Stop immediately it won’t disappear and you can cause some serious damage.

What can we do?

Typically shoulder pain and/or instability is a result of muscle imbalances. Some muscles will be strong/tight and some may be weak or inhibited. It is important to identify what muscles you need to stretch and what to strengthen in order to get the best results.
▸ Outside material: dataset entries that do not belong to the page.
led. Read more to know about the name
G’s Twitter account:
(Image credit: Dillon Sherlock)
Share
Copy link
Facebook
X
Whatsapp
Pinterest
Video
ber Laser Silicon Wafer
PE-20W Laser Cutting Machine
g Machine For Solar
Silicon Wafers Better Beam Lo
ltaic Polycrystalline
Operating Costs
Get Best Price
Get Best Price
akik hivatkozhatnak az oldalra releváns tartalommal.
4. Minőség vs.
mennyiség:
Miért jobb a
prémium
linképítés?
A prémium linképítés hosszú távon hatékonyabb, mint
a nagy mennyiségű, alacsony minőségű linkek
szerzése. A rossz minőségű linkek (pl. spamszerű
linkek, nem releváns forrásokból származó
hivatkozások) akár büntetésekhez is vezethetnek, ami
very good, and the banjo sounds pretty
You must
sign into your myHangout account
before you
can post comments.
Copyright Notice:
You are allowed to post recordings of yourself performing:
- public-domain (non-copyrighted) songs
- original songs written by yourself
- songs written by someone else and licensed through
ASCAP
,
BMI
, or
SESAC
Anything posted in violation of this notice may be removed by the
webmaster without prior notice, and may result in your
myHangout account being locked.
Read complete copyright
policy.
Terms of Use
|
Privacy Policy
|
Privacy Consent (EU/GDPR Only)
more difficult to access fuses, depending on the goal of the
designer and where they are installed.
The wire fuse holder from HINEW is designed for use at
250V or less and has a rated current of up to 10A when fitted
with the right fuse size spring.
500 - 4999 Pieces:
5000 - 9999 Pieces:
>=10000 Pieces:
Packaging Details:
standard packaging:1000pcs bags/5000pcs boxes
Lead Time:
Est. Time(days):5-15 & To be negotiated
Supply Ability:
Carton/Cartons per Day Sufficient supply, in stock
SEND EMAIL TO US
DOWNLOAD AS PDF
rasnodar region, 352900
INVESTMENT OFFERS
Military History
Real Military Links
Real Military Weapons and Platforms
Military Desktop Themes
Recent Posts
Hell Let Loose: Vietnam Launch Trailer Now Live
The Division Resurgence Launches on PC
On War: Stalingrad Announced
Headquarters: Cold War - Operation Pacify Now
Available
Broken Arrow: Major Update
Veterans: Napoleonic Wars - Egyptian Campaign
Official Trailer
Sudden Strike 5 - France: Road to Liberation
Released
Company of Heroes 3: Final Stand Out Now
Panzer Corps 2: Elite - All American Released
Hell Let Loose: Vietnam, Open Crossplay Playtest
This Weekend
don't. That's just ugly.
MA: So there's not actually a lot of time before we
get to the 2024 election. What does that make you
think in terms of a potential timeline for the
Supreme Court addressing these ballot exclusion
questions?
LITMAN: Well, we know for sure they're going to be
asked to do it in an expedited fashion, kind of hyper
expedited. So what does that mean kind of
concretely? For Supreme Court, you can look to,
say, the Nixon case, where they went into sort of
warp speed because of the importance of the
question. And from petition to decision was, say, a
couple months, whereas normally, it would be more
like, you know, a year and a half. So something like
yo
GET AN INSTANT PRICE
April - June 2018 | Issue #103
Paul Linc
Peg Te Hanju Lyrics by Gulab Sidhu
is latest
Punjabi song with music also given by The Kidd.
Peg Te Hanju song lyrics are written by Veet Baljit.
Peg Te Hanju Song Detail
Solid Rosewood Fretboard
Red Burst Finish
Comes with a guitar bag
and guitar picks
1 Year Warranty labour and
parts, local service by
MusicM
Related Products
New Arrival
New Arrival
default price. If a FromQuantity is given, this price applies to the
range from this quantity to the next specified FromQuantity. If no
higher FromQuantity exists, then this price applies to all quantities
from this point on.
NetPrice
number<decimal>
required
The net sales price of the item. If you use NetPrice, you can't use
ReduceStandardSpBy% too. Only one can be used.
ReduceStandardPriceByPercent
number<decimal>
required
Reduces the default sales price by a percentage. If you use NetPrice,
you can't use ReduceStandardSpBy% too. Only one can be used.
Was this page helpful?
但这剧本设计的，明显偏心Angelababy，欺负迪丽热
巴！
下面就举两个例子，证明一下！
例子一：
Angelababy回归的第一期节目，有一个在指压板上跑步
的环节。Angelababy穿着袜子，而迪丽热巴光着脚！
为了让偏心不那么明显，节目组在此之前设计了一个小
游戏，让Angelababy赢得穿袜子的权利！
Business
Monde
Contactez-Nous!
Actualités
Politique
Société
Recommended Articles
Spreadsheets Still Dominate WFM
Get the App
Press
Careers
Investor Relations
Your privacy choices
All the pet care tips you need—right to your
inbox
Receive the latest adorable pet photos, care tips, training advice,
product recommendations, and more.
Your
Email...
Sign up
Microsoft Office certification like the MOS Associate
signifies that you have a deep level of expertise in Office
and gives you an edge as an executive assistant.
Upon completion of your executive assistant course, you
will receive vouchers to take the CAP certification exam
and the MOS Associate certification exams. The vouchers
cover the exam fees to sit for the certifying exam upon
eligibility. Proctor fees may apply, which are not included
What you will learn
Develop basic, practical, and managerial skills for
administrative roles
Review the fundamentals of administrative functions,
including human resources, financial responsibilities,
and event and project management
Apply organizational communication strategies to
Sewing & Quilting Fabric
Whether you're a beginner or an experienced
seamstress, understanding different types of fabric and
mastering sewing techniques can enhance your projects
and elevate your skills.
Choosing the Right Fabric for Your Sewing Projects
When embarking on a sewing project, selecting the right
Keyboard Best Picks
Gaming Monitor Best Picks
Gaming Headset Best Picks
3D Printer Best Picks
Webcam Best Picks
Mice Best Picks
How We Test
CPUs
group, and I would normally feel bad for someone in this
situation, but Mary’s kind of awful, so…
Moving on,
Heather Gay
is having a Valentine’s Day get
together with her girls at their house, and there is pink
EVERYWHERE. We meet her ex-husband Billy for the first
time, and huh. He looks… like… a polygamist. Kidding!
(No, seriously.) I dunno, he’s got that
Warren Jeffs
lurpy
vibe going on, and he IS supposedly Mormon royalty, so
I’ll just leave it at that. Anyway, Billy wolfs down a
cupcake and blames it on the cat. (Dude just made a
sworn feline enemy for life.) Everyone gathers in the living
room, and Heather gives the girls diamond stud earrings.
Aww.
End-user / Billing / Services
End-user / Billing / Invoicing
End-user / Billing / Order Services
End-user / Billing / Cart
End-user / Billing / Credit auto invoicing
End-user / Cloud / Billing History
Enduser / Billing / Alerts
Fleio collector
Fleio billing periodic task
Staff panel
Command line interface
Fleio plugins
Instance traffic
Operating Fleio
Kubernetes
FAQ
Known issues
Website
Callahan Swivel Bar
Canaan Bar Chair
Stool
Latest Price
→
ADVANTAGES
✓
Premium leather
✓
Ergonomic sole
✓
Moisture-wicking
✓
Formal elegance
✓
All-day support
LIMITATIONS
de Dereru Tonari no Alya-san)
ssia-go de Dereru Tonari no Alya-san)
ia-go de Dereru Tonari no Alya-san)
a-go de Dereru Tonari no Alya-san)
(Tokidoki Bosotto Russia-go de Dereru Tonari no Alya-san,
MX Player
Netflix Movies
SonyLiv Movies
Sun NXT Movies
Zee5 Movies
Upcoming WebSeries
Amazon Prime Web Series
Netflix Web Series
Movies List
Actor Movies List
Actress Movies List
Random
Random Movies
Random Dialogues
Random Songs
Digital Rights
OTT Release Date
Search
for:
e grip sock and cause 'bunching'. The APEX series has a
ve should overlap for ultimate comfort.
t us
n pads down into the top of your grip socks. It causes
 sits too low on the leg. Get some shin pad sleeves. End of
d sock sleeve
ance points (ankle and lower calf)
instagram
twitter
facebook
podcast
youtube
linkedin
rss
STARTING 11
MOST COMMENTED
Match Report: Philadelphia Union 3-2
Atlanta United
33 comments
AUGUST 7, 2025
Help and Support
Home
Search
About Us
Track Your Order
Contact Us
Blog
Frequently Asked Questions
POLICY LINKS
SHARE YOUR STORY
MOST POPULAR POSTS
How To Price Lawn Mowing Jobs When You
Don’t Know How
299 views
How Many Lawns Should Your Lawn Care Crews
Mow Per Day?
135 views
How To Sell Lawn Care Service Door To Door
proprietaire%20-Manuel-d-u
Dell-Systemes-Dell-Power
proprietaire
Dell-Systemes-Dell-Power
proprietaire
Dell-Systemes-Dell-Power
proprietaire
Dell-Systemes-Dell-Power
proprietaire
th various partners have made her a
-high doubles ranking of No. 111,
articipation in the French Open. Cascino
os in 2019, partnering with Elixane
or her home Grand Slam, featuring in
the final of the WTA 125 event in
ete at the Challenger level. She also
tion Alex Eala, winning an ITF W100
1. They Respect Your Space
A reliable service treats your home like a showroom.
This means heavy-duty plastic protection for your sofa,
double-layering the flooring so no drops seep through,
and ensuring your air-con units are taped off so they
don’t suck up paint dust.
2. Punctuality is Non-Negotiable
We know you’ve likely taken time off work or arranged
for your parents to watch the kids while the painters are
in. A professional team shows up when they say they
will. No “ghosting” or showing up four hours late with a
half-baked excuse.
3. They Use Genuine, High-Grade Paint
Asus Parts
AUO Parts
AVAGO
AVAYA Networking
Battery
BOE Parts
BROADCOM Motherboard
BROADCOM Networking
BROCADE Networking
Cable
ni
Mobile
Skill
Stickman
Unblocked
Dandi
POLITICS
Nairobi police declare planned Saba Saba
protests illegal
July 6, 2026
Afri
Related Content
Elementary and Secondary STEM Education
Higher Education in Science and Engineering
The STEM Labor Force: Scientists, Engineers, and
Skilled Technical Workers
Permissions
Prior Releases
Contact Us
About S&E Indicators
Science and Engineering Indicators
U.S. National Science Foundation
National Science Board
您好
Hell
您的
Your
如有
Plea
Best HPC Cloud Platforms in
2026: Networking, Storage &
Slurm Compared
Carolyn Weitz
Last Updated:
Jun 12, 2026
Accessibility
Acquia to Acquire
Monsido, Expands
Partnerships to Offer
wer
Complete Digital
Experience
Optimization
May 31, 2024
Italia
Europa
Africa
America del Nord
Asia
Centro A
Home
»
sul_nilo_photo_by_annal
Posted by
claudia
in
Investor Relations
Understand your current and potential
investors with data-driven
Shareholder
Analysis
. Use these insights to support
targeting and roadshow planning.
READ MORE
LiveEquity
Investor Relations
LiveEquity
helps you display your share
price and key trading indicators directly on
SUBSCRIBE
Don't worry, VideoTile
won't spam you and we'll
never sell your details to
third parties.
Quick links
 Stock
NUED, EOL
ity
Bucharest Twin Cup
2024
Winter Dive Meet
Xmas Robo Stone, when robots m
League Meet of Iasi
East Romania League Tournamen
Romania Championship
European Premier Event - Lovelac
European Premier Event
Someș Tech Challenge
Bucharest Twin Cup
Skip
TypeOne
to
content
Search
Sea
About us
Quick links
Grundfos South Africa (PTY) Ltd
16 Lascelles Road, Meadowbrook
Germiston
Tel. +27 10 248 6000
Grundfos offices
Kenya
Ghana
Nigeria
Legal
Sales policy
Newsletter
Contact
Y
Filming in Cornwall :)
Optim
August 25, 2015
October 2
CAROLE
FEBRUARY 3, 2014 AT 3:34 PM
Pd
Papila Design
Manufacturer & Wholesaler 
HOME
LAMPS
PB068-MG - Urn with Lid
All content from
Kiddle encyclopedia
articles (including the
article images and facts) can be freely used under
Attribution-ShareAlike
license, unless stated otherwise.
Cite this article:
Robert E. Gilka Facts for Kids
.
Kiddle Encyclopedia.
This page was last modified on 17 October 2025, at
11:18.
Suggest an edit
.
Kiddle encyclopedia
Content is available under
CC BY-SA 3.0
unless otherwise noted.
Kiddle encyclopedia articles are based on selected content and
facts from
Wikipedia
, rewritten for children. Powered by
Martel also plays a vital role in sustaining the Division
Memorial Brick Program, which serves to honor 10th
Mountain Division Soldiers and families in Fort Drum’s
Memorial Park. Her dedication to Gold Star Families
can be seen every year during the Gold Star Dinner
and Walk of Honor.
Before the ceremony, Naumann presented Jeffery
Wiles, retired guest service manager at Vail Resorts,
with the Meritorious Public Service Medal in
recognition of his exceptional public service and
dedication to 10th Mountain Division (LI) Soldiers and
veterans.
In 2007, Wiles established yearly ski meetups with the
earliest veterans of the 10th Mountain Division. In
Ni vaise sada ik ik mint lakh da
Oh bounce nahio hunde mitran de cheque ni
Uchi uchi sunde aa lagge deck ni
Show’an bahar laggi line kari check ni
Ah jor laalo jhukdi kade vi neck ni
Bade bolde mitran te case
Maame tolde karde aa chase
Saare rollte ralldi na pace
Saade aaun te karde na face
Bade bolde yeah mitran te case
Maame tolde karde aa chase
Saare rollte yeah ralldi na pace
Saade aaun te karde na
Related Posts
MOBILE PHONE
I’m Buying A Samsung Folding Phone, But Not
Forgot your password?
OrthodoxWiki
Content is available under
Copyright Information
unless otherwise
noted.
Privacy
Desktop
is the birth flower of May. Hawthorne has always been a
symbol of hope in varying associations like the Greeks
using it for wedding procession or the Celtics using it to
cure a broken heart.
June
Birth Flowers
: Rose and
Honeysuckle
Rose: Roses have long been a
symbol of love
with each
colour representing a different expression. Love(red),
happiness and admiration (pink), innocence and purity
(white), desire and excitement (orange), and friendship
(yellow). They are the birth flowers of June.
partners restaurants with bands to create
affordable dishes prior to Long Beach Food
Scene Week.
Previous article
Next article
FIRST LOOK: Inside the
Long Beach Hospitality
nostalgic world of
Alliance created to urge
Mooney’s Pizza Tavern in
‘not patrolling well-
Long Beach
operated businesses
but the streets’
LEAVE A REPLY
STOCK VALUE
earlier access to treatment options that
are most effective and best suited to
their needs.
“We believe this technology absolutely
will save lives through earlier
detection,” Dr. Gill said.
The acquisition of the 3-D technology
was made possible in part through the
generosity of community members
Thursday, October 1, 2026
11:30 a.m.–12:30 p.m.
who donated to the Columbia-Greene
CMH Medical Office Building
If you are unsure, please consult a professional, as they will identify what exercises you should be focusing on.

The most common shoulder muscular imbalances I see in clinic:


  • Internal rotators
    • Pec Major
    • Subscapularis
  • Pec Minor


  • Shoulder Retractors
    • Rhomboids
    • Lower and Middle Trapezius
  • External Rotators
  • Teres Minor
  • Infraspinatus

Once the muscle imbalances have been identified the solution is quiet simple… Stretch the tight muscles and strengthen the weaker ones.

Our advice

When the shoulder muscles become fatigued, the joint becomes hypermobile and hence is more susceptible to injury. The trick is to try and build “muscular endurance” to these “weak muscles”.

When doing shoulder stabilisation exercises try and use higher repetitions (15-20) at a longer duration (slow reps). Try and adopt a 4-second contraction and a slow 6-second controlled eccentric movement back to the starting position.

It is also important to encourage mid back extension during the rehabilitation process as it plays a major role in the shoulder biomechanics.